Designing and verifying a NoC from the ground up can consume large amounts of time and resources. For example, Srivi Dhruvanarayan, who is VP of hardware engineering at SiMa.ai, was involved in developing such a NoC at his previous company. That project involved six to seven people architecting, designing and verifying the NoC, and this portion of the design took close to two years.
At SiMa.ai, the main thing the team wanted to focus on was the design of their MLA. Contrariwise, the last thing they wanted to do was to expend their valuable time and resources developing their own NoC. They needed a powerful, flexible and robust NoC that would allow them to seamlessly connect IP blocks with a variety of interfaces from many different sources. Srivi evaluated the market and, as he says, “quickly determined that FlexNoC from Arteris was the best solution out there.”
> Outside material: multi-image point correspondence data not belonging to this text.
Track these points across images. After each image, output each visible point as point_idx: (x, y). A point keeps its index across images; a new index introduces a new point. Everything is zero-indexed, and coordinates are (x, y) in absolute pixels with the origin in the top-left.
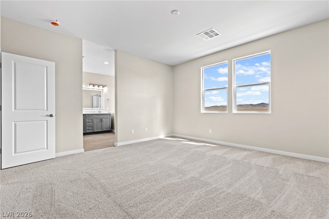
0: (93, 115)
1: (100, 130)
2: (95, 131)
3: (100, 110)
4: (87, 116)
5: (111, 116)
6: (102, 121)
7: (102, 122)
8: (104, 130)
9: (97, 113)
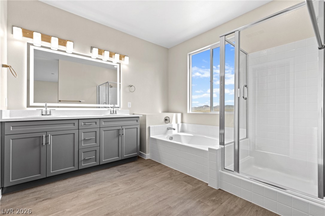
0: (98, 121)
1: (116, 158)
2: (104, 161)
3: (115, 109)
4: (82, 123)
5: (139, 123)
6: (119, 135)
7: (120, 138)
8: (126, 156)
9: (108, 115)
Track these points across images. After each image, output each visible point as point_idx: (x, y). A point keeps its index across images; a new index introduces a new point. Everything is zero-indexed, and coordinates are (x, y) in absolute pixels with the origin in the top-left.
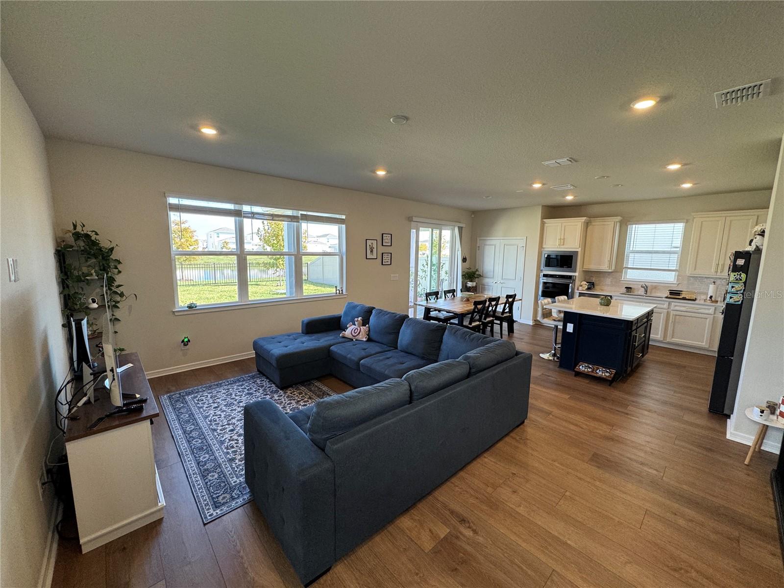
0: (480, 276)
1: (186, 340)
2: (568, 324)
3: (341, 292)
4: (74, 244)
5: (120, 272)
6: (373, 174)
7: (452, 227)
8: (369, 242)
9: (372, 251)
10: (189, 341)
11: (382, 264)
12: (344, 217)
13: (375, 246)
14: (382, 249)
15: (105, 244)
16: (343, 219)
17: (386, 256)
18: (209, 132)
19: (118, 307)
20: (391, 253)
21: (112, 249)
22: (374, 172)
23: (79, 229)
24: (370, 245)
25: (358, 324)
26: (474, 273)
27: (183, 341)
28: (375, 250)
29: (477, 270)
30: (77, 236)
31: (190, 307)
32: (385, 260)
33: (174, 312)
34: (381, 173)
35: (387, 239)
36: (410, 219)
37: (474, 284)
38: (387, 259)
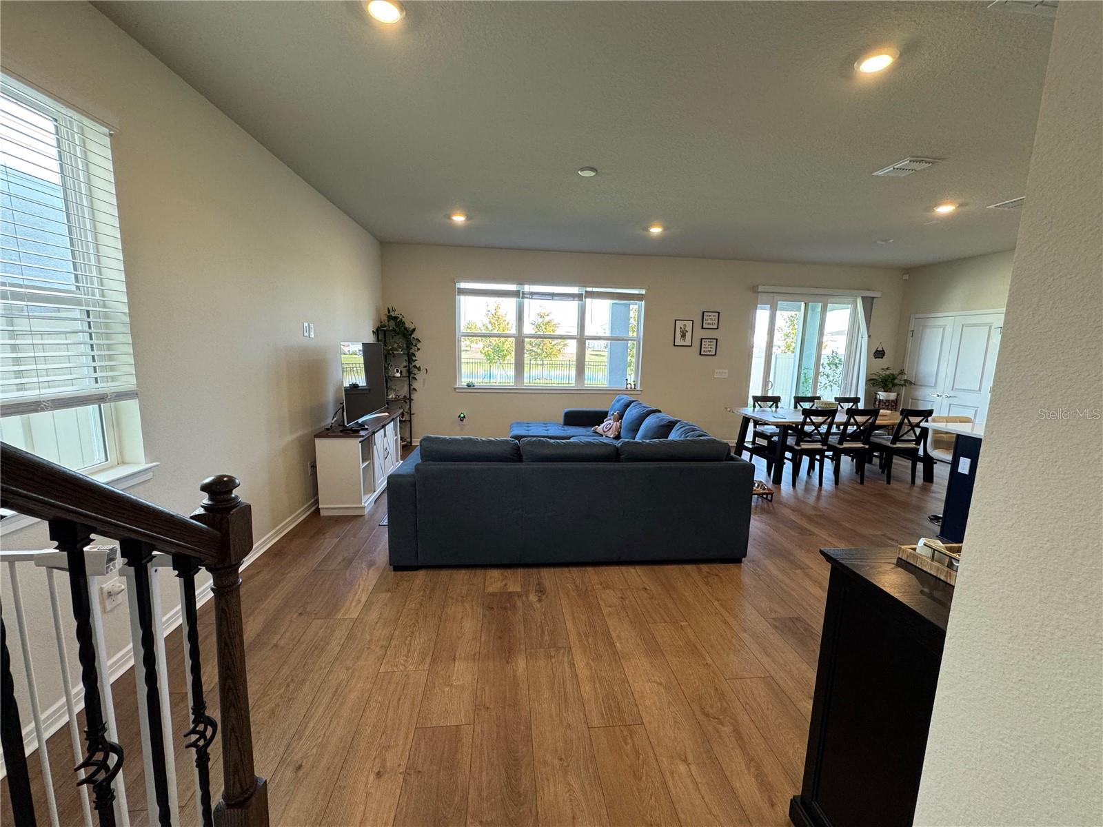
0: (908, 382)
1: (462, 415)
2: (961, 458)
3: (633, 386)
4: (387, 324)
5: (419, 349)
6: (646, 233)
7: (850, 299)
8: (679, 324)
9: (683, 336)
10: (464, 417)
11: (700, 354)
12: (643, 292)
13: (689, 328)
14: (700, 333)
15: (409, 325)
16: (642, 294)
17: (708, 343)
18: (459, 219)
19: (416, 379)
20: (717, 339)
21: (414, 330)
22: (646, 229)
23: (392, 314)
24: (681, 328)
25: (614, 418)
26: (893, 377)
27: (459, 416)
28: (688, 335)
29: (902, 372)
30: (390, 318)
31: (469, 385)
32: (708, 348)
33: (455, 388)
34: (656, 230)
35: (711, 320)
36: (754, 290)
37: (892, 396)
38: (707, 346)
Architecting a device as complex as the MLSoC is a non-trivial task. Even when using a NoC, there are many possibilities with respect to how the IPs end up talking to each other. Should everything be presented as a single block? Should there be multiple blocks? Should the design be hierarchical? How should things be split up logically? How should things be organized physically? And, even when the functional design team thinks it has arrived at a solution, what happens when the physical design team comes back and says, “No, we can’t route this!” How does the functional design team set about trying something else? Fortunately, FlexNoC lived up to its name by providing the flexibility SiMa.ai required to allow them to explore the solution space and perform multiple design iterations. The ability to build multiple NoCs in a relatively short time, taking each of them through the entire design flow, was a huge advantage to homing in on an optimal solution.
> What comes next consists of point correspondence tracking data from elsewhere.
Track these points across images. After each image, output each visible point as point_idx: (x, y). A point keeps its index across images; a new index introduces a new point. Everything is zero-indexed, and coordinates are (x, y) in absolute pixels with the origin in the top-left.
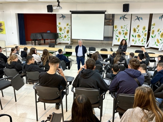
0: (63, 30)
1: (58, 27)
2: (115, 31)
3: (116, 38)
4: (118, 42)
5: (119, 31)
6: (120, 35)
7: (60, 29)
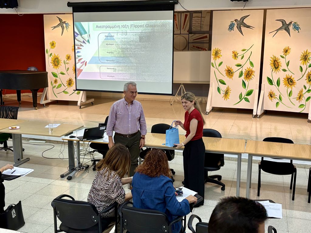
0: (62, 64)
1: (49, 54)
2: (214, 67)
3: (218, 87)
4: (225, 99)
5: (228, 67)
6: (230, 78)
7: (53, 62)
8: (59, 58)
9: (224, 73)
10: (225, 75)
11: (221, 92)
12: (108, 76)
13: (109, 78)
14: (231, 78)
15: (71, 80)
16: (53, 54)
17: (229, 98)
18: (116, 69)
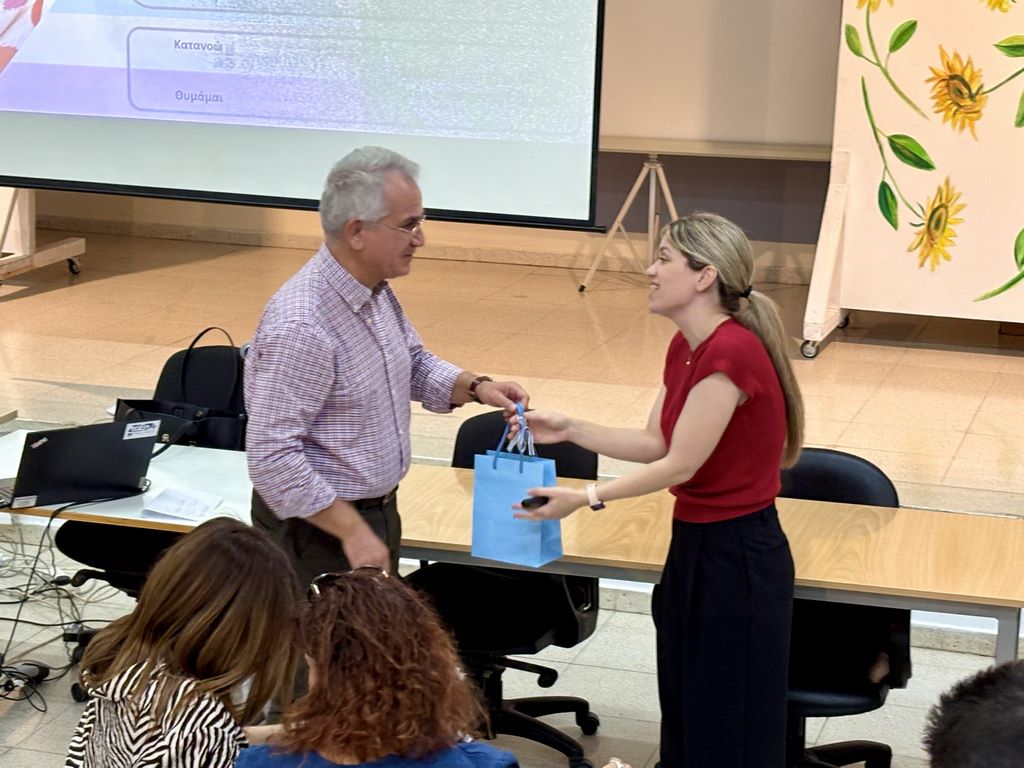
2: (857, 52)
3: (884, 187)
4: (928, 262)
5: (951, 55)
6: (962, 127)
9: (925, 94)
10: (927, 104)
11: (902, 213)
12: (179, 95)
13: (184, 105)
14: (967, 130)
17: (947, 258)
18: (231, 51)
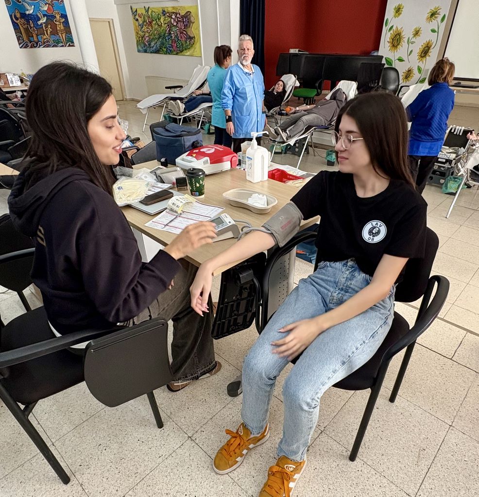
0: (404, 43)
1: (389, 26)
7: (391, 40)
8: (403, 34)
15: (410, 70)
16: (394, 28)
Another important consideration is the ability to perform performance analysis. It is one thing to connect all of the IP blocks, but it is also important to ensure the requisite bandwidths have been achieved. FlexNoC comes equipped with a performance analysis tool designers can leverage to determine if their various pipes and highways are big enough and fast enough.
“We anticipate ML at the embedded edge is going to be a 25 to 30 billion-dollar market in the next five to six years, so it was important for us to get things right the first time,” says Srivi. “I have to say that the customer support from Arteris has been excellent. The Arteris support team was always there to hold our hands when we needed them.”
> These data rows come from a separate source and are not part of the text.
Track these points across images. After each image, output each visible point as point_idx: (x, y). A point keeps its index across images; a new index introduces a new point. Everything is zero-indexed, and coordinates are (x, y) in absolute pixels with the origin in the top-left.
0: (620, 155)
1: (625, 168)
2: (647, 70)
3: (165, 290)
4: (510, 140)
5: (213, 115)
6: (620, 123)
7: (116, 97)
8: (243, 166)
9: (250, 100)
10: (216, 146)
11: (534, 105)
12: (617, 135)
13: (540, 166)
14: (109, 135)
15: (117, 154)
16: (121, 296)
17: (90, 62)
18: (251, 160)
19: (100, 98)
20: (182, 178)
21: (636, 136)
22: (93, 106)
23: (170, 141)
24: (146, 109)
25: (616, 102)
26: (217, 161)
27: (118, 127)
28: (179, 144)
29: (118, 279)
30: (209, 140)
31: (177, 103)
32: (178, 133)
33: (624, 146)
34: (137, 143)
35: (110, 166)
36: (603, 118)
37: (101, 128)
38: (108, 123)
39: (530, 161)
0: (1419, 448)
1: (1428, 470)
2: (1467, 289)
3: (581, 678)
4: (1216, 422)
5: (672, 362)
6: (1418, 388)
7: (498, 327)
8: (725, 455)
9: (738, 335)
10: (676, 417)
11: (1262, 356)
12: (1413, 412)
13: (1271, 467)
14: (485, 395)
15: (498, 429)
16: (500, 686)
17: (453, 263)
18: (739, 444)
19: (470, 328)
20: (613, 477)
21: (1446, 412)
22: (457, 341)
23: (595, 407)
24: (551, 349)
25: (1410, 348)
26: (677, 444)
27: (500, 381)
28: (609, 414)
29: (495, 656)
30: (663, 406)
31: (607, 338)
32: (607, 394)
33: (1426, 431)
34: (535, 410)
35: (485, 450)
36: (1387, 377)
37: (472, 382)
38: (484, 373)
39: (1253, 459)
It was push-button easy to generate the NoC with Arteris. It would have taken months or years without Arteris.
Srivi Dhruvanarayan
VP of Hardware Engineering, SiMa.ai
And what was the end result of all this effort? “Let me put it this way,” says Srivi, “We designed a really complicated SoCs in just over three years; we taped out in February 2022, and we received our first silicon in May 2022, all thanks to our amazing partners like Arm and Arteris. With zero bugs, we continued our march towards first-time-right success by going straight into production. Just six weeks after receiving first silicon, we were working in our customers’ labs running their end-to-end application pipelines and knocking their socks off with the 10X advantage we had promised to deliver. We’ve already started work on our next-generation device, and—with respect to the NoC—we didn’t even think of looking elsewhere because FlexNoC from Arteris was an automatic and obvious choice!”
We’ve already started work on our next-generation device, and—with respect to the NoC— we didn’t even think of looking elsewhere because FlexNoC from Arteris was an automatic and obvious choice!